Polaritonic Neuromorphic Computing

Artificial intelligence, now finding place in almost all scientific disciplines, is concerned with devices mimicking human cognitive functions to solve certain cumbersome computational tasks. Examples are image- and speech recognition tasks relying on recurrent- or convoluted neural networks. These possess analogy to physical dynamics which has recently given rise to neural inspired hardware in solid state photonic systems. Of interest, the regime of strong light-matter coupling was proposed as a new hardware candidate using networks of microcavity exciton-polariton condensates with promising results. The advantage of exciton-polaritons are their strong nonlinear nature, picosecond timescales, easy write-in and read-out, and malleable optical manipulation. Neural networks must undergo training, which algorithmically tunes the network weights (neuron connections) to achieve best performance. Conventional physical systems cannot do this as their engineering fixes the weights.

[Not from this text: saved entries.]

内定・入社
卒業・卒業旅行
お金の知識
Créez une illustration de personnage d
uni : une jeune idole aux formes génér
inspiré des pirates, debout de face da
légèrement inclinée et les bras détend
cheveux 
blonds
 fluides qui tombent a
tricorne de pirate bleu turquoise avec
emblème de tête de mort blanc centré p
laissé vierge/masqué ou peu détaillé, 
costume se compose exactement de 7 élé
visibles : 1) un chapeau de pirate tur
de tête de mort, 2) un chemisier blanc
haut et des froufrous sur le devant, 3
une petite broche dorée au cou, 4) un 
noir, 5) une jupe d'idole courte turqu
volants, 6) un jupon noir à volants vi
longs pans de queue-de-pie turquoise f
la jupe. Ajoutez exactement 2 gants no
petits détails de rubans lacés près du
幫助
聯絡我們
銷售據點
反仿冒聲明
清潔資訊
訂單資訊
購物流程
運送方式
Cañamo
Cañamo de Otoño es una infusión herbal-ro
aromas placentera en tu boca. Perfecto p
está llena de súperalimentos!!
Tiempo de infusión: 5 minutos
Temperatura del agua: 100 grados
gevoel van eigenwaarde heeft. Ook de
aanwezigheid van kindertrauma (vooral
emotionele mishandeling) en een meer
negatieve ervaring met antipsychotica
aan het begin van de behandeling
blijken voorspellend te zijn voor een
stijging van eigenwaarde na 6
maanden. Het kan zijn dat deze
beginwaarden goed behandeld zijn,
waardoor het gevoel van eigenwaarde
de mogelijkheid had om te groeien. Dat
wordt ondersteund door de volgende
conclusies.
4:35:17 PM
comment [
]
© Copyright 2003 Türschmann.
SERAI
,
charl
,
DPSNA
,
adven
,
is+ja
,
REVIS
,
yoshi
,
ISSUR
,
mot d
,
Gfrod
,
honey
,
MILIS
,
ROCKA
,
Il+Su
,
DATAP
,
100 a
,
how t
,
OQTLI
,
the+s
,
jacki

For exciton-polaritons however, their potential landscape can be designed using optical lasers in a reprogrammable manner with no irreversible engineering performed to the system. Training is then realized by only tuning the optical excitation pattern. The proposal aims at studying networks of exciton-polariton condensates as a new design of artificial intelligence hardware aimed at heuristically solving complex problems, fast parallel processing of large datasets, and time-series prediction tasks.